**WORK REQUEST**
Copy the lines verbatim, beginning with the line that contains "Numbers: x, y, z, sx, sy, sz, roll, pitch, yaw." and continuing through the end of the data, and only those lines.

[[ SUPPLIED ENTRIES open ]]

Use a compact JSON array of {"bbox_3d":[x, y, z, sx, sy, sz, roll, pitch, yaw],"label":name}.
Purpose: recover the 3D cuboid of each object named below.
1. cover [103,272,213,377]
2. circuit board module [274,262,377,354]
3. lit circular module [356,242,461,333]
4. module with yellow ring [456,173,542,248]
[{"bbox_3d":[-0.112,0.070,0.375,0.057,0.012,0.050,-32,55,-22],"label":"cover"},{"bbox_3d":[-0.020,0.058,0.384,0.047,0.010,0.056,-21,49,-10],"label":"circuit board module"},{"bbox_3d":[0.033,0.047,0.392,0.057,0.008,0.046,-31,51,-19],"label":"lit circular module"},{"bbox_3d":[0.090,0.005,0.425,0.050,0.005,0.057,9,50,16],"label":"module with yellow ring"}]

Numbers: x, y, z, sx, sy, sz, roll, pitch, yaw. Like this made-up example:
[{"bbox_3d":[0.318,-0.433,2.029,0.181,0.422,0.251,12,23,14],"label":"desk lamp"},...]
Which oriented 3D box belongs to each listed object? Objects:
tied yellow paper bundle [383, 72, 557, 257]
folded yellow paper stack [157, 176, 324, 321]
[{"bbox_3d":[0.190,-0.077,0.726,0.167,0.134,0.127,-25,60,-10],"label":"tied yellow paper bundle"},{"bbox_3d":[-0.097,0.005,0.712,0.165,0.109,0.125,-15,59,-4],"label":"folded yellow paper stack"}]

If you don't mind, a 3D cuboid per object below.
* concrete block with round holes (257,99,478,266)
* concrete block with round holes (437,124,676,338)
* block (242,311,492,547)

[[ SUPPLIED ENTRIES closed ]]

**SOLUTION TO THE PROBLEM**
Numbers: x, y, z, sx, sy, sz, roll, pitch, yaw. Like this made-up example:
[{"bbox_3d":[0.318,-0.433,2.029,0.181,0.422,0.251,12,23,14],"label":"desk lamp"},...]
Which oriented 3D box belongs to each listed object? Objects:
tied yellow paper bundle [383, 72, 557, 257]
folded yellow paper stack [157, 176, 324, 321]
[{"bbox_3d":[0.190,-0.077,0.726,0.167,0.134,0.127,-25,60,-10],"label":"tied yellow paper bundle"},{"bbox_3d":[-0.097,0.005,0.712,0.165,0.109,0.125,-15,59,-4],"label":"folded yellow paper stack"}]

If you don't mind, a 3D cuboid per object below.
* concrete block with round holes (257,99,478,266)
* concrete block with round holes (437,124,676,338)
* block (242,311,492,547)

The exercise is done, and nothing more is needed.